= Consigna 1 =
Contesta estas preguntas a partir del texto sobre David Donner:
(a) ¿Cuántas horas esperó en la sala de urgencias?
(b) ¿Qué edad tiene el Sr. Donner?
(c) ¿Cuántos metros dice que camina antes de resoplar?
= Consigna 2 =
Copia del texto sobre David Donner todo lo que va desde "Después de que" hasta "reveladores de Covid-19.", sin cambiar nada.

= Texto base =
※
Después de que se le infectara una picadura de insecto en la espalda, David Donner, un camionero jubilado de la zona rural de Alabama, esperó seis horas en una sala de urgencias con su mujer, antes de que las vacunas contra el coronavirus estuvieran ampliamente disponibles. Pocos días después, ambos comenzaron a experimentar los síntomas reveladores de Covid-19.
Debra Donner se recuperó rápidamente, pero el Sr. Donner, de 66 años, aterrizó en la UCI. “El virus apenas la frenó a ella, pero yo acabé rodeado de enfermeras con trajes de protección”, dijo. Su titubeante recuperación le ha hecho depender de una silla de ruedas. “Camino seis metros y resoplo como si hubiera corrido 30 kilómetros”.
※
= Conjunto de datos =
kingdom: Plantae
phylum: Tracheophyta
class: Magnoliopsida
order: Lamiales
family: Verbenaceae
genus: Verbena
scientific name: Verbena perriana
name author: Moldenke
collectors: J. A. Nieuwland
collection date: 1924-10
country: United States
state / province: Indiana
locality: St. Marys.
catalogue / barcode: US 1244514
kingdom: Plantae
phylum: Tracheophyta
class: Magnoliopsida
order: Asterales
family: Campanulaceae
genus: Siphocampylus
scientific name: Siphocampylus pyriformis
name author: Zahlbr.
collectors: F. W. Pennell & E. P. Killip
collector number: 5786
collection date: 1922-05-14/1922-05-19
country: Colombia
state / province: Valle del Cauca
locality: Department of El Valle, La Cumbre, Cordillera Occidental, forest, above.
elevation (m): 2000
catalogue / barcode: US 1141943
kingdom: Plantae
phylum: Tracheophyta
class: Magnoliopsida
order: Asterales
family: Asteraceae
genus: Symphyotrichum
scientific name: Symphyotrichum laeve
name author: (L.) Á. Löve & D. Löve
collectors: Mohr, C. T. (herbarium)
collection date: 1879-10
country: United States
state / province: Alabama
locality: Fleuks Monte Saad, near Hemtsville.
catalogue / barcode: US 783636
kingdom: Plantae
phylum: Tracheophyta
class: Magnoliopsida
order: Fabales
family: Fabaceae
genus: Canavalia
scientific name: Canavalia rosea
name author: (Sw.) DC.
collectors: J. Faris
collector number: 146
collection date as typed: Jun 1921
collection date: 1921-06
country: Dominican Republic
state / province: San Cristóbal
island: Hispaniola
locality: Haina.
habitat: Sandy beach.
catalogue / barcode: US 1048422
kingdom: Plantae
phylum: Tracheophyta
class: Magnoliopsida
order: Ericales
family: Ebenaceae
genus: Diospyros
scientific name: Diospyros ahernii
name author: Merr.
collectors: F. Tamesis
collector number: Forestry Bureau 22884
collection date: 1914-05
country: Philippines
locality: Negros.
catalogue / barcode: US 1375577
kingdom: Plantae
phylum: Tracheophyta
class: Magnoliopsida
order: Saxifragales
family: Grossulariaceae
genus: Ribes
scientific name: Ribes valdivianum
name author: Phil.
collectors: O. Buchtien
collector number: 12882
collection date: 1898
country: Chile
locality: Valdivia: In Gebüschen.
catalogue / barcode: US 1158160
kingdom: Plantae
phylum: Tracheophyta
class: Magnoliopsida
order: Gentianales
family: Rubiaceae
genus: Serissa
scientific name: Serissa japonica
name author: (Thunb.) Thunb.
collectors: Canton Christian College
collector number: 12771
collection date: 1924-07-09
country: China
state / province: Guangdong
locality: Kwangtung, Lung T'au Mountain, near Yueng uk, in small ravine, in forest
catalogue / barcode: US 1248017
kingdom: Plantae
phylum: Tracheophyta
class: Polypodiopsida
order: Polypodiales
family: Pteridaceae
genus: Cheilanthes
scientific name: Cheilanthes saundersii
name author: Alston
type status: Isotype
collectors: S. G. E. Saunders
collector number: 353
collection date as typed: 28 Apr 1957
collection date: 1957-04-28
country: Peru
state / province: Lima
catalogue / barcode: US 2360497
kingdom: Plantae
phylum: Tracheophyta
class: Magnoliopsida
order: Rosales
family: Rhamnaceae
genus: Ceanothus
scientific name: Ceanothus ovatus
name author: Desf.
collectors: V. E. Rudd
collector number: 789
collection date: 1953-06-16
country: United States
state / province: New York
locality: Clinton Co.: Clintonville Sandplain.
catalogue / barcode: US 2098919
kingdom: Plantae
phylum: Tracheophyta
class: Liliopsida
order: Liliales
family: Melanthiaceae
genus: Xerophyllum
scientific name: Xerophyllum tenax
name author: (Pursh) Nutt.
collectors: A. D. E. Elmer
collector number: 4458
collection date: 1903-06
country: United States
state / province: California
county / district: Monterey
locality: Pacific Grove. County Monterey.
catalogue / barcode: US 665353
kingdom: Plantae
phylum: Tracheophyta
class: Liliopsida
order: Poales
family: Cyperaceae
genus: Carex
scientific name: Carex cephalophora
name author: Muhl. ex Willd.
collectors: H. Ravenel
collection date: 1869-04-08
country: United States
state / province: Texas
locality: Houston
※
= Respuesta esperada 1 =
(a) Seis horas.
(b) 66 años.
(c) Seis metros.

= Respuesta esperada 2 =
Después de que se le infectara una picadura de insecto en la espalda, David Donner, un camionero jubilado de la zona rural de Alabama, esperó seis horas en una sala de urgencias con su mujer, antes de que las vacunas contra el coronavirus estuvieran ampliamente disponibles. Pocos días después, ambos comenzaron a experimentar los síntomas reveladores de Covid-19.